According to Dr Shrestha, centralized urgent care video visits increased 16-fold, from 23 each day to 386 during the peak of the first wave of COVID-19. Adding in all service lines, the peak number of video visits reached 1,800 per day, a 7,500 percent increase, not including virtual check-ins and phone visits.
“We built this COVID-19 Virtual Hospital with virtual entry points through COVID testing and referrals from all Atrium locations,” Dr Shrestha explains. “Over 1,500 patients have received care in the virtual hospital since its opening on March 24. To support the patients in their home environments, a 24/7 digital symptom monitoring application was implemented.”
The virtual hospital is divided into two floors, the first for observational care of patients with limited symptoms, and the second for in-patient level care that doesn’t require the advanced resources of intensive care units. Second-floor patients receive remote vital sign monitoring as well as in-person visits from paramedicine or nursing staff.

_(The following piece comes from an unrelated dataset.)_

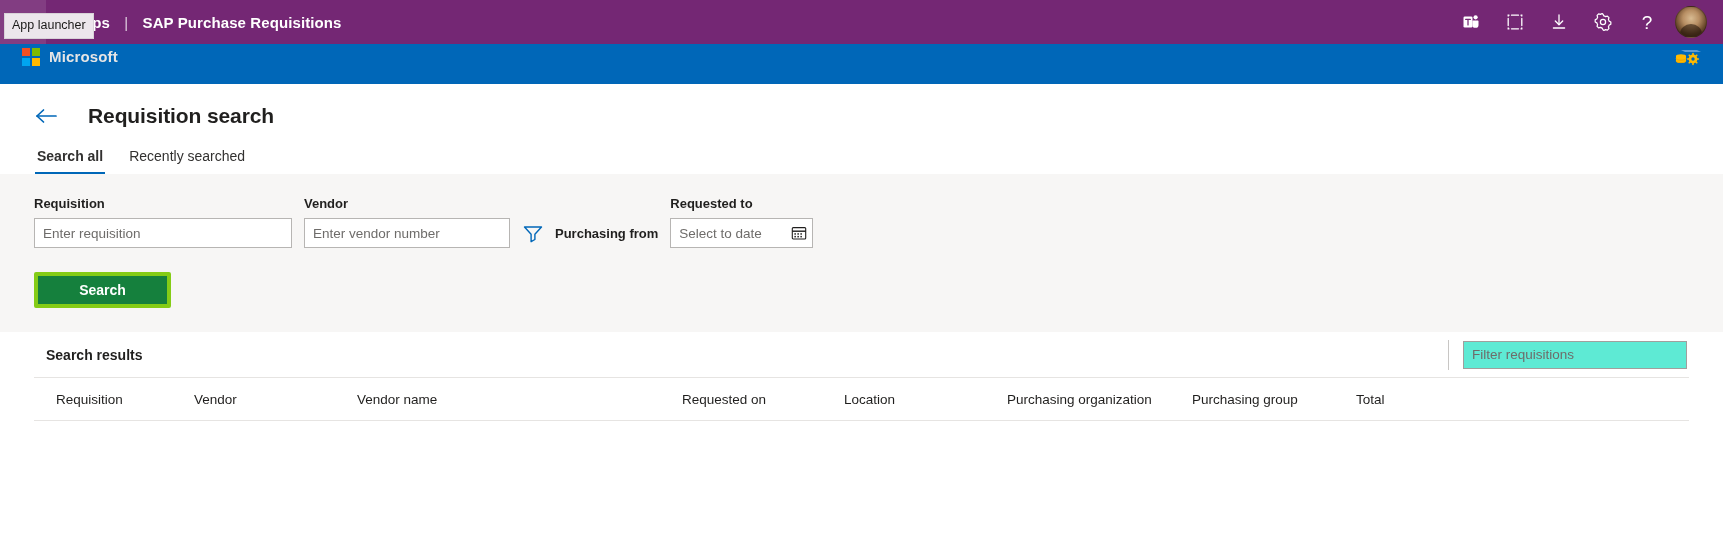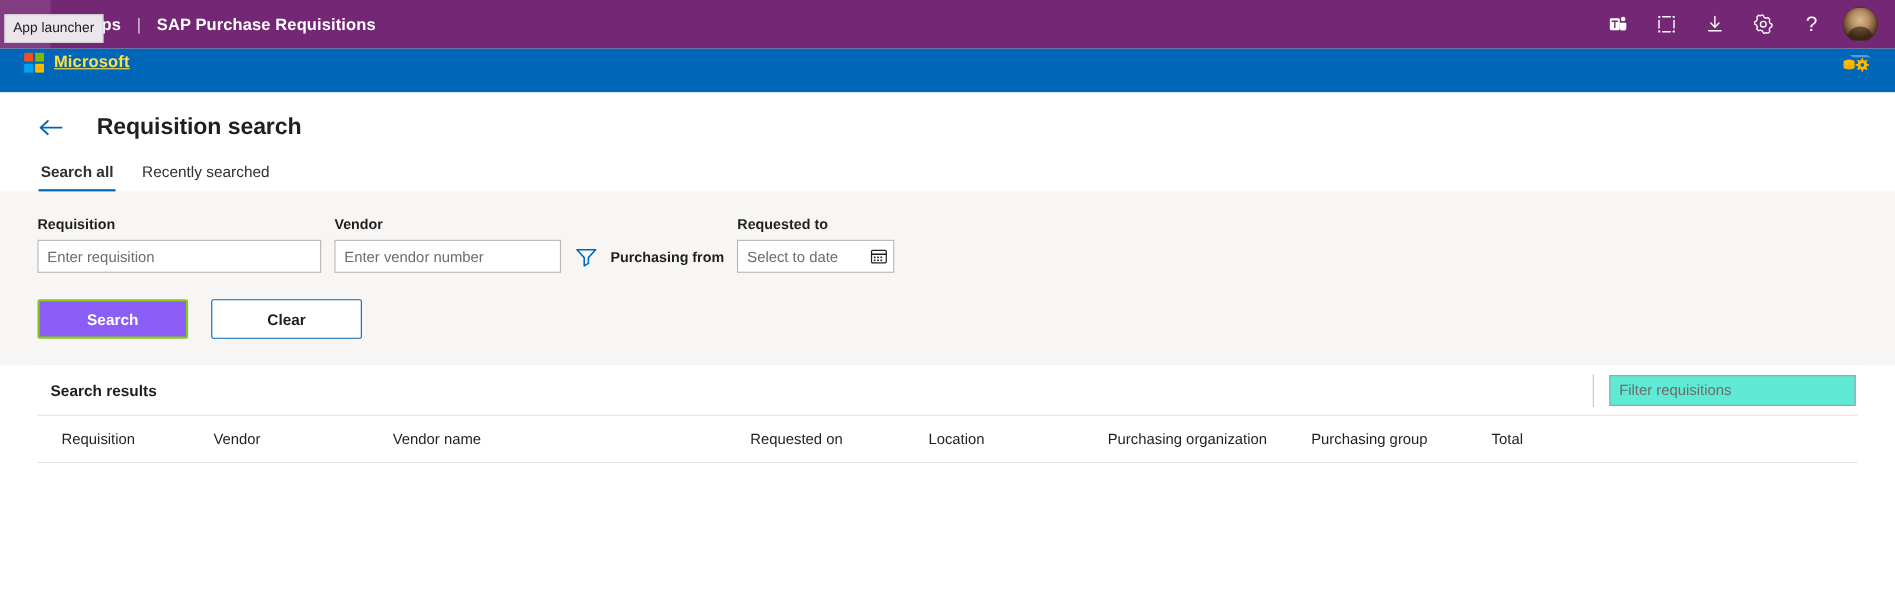"Microsoft" .ms-bar { color: #fde047 -> #e5e5e5; text-decoration: underline -> none }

Although the virtual or at-home hospital concept may not have an immediate application their specialty, radiologists should remain open-minded, says Dr McGinty.

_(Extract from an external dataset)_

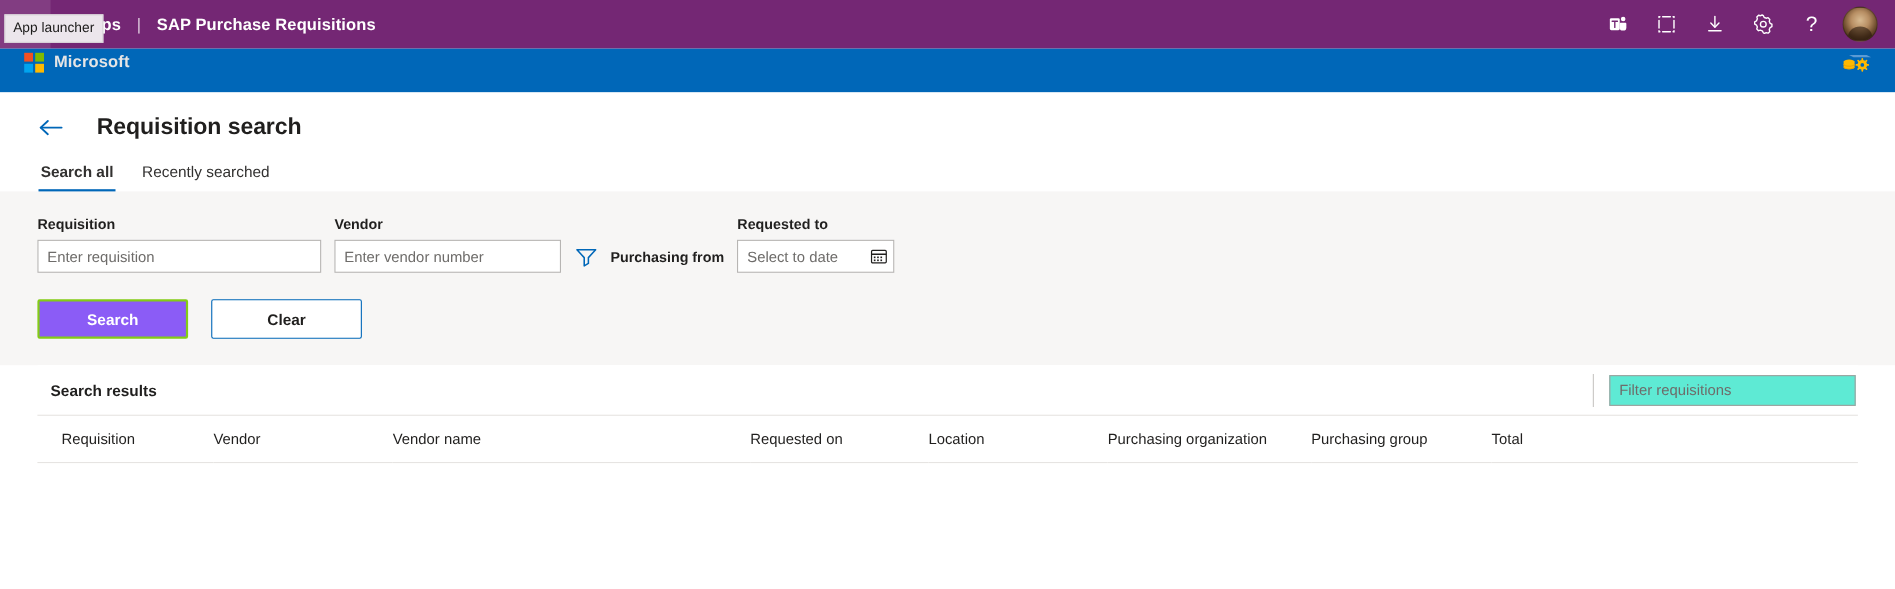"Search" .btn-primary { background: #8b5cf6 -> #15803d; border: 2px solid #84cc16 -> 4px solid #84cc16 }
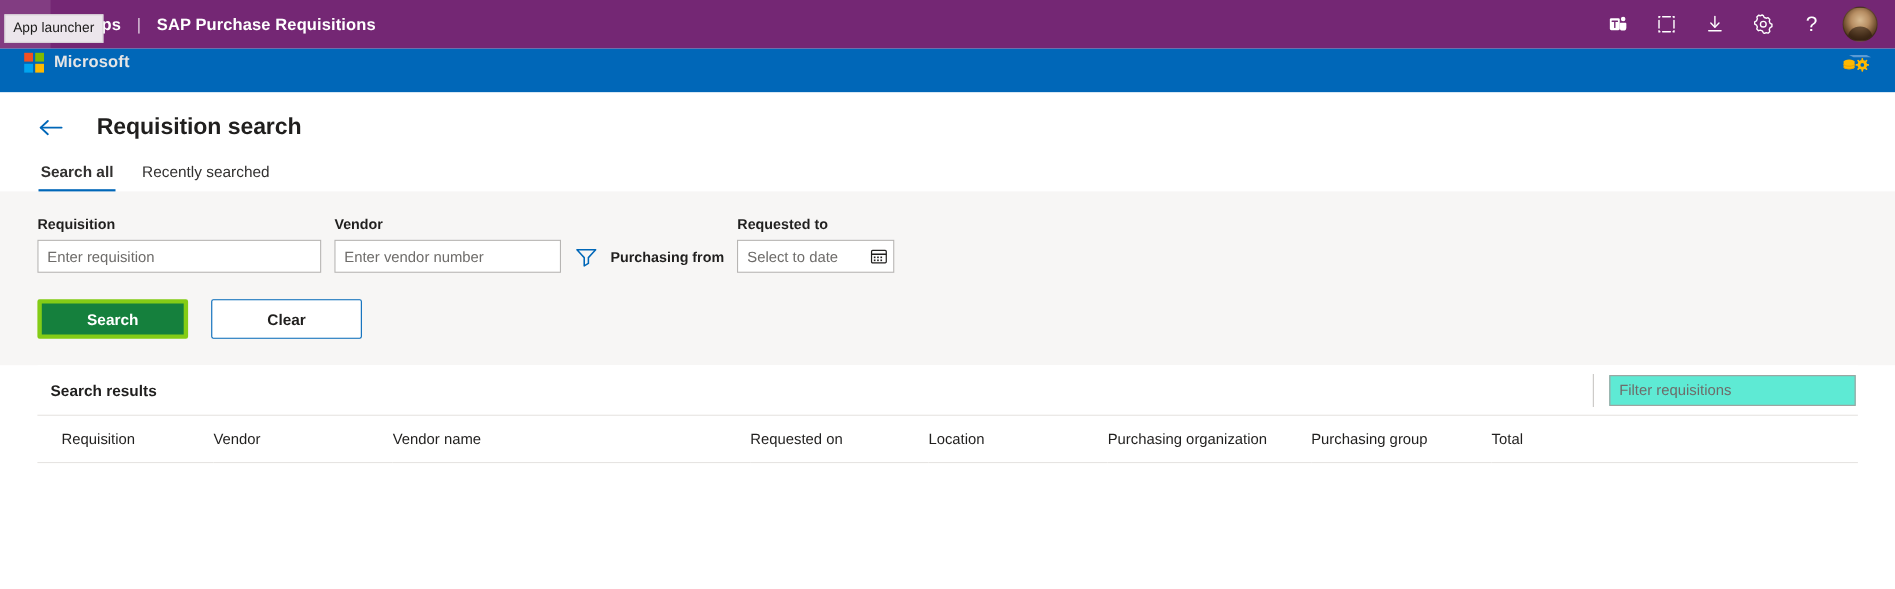"Clear" button.btn { html: <button>Clear</button> -> none }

“I’d like to see us critically evaluate our whole healthcare delivery system,” she says. “Providers have been able to deliver care safely at home for many people. We need to create the right incentives for innovation that start with what makes people better, rather than with some of the embedded traditions, biases, and reimbursement patterns that may have impeded us from really thinking more creatively.”
The ACR continues to strive for more patient-radiologist interaction, lobby against further reductions in imaging study reimbursement, and support research. New care models will likely emerge, with telehealth and point-of-care mobile imaging taking on heightened importance.
Dr McGinty would like to see an increased emphasis on research funding, noting a proposed 7 percent cut to the National Institutes of Health 2021 budget and a 6 percent cut to the National Science Foundation’s budget.
“This is a time when we really need to be learning for the future,” she adds.
Massat MB. Radiology Is Evolving in the Midst of the COVID-19 Pandemic. Appl Radiol. 2020;49(6):42-45.